WE MUST NOT ONLY EDUCATE THE MIND, BUT ALSO THE HEART! Kobi Yamada
My father asked me this question when I was seven years old. He said, “Baby what makes you happy? I smiled and said, “Daddy, love is the answer!” He laughed out loud, as he usually did, and said, “I’m going to tell the whole family that my baby needs a lot of love.” I think I never stopped being my father’s baby. In fact, it took me a while to grow up and perform as an adult. Although…to tell you the truth, I never want to say goodbye to my playful nature!

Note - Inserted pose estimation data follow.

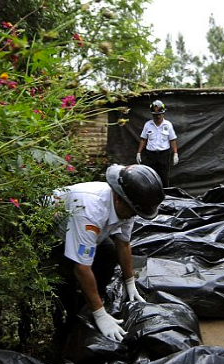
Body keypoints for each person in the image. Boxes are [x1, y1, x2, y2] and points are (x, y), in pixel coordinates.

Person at [51, 164, 165, 342]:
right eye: (133, 212)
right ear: (119, 199)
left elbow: (124, 243)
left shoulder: (127, 206)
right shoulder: (89, 212)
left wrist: (130, 282)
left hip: (88, 232)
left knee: (109, 253)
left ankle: (89, 302)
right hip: (55, 235)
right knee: (66, 286)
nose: (133, 216)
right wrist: (100, 315)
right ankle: (66, 337)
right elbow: (81, 268)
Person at [136, 100, 178, 187]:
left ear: (163, 113)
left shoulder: (168, 125)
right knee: (150, 177)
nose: (158, 116)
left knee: (164, 178)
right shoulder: (148, 125)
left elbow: (172, 140)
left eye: (159, 114)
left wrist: (175, 153)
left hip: (164, 155)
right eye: (155, 115)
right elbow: (143, 139)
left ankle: (166, 197)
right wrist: (139, 153)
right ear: (152, 114)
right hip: (150, 156)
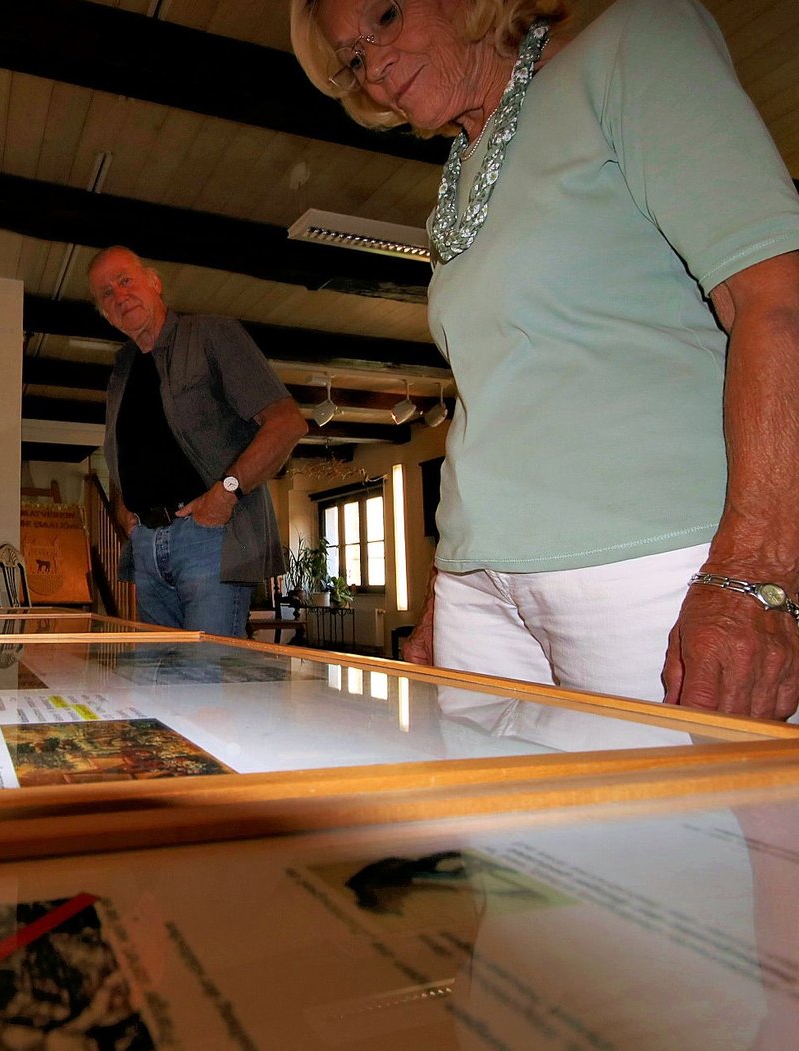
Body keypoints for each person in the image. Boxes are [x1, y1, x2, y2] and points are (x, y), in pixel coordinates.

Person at [291, 0, 799, 719]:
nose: (374, 67)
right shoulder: (463, 171)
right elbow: (494, 391)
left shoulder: (632, 44)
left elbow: (775, 300)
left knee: (673, 831)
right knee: (493, 835)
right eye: (353, 58)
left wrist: (759, 570)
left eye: (387, 16)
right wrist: (451, 576)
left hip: (650, 568)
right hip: (479, 590)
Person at [89, 246, 308, 636]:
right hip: (147, 546)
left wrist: (225, 494)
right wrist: (127, 509)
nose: (119, 296)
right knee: (158, 683)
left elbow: (287, 423)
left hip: (208, 538)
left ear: (154, 282)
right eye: (106, 293)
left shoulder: (211, 334)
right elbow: (123, 451)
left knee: (206, 679)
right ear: (104, 313)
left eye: (125, 280)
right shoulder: (121, 369)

I’m truly an Aries, April 17th, and I’m grateful to have had the courage to validate all of my talents. I would always think of my father, as I changed careers. My accomplishments and success as an actress (my true love), film producer, sports agent. development director, life coach, writer and speaker is all due to my father’s faith in his only child. Even though I lost him early, I always speak to him, and say, “Daddy, keep believing in me.”
The reason I am writing about my father is that he was astrologically compatible to me. He was born in Poland on September 7th (Virgo) and came to the United States when he was thirteen years old. He barely finished the 9th grade, and astrology was a total mystery to him. He didn’t know that being born Aries the ram gave me the traits and characteristics that he loved about me. He would smile and say, “Baby, you have so much energy and courage–you always fight for what you want.” “I responded with, “Daddy you make me so happy, because you truly love who I am.”
My experience as a life coach has shown that women who grow with an attentive and loving
father tend to choose mates who are similar. If they grow up with fathers who are cold, distant, and uncommunicative, they gravitate to mates, who tend to enhance their personal insecurity.
I find that many of my male clients who were raised by domineering and controlling mothers usually attract to a domineering and controlling mate. This mate takes care of everything that they do not want to do, just like mommy did. In addition, they tend to boss them around. I have a short story about two very good friends of mine. We sit down to dinner and I hear her say, “Sit up in your chair, and don’t slouch.” I turn to him and say, “How could you tolerate that statement? He responded with, “I don’t hear her.” He’s 79 and she’s 77 and she is still telling him to sit up in his chair. When clients come to visit me and begin to complain about their bossy wives I ask them, “Why would you want to choose a mother figure over a romantic figure. They smile, shake their heads and say, “You have a point!” I also say “Do you want to be intimate with a mother figure?”
He says, “No.”
So many human beings search for what they call “true love”, but they tend to forget that their idea of “true love” may not mean “Truthful Love!” We cannot forget the importance of developing our consciousness, in order to understand and recognize the kind of person we attract to.” You may be thinking, “What does consciousness mean? When I coach clients, whose relationships are in trouble, I try to tell them. “Relationships are not an illusion. No man or woman should be put on a pedestal because he or she will eventually fall off.” I smile and say, “Remember my ongoing reminder, “be realistic about who you connect to.” NO ONE IS PERFECT!”
My next book is about love relationships, with the aid of Astrology!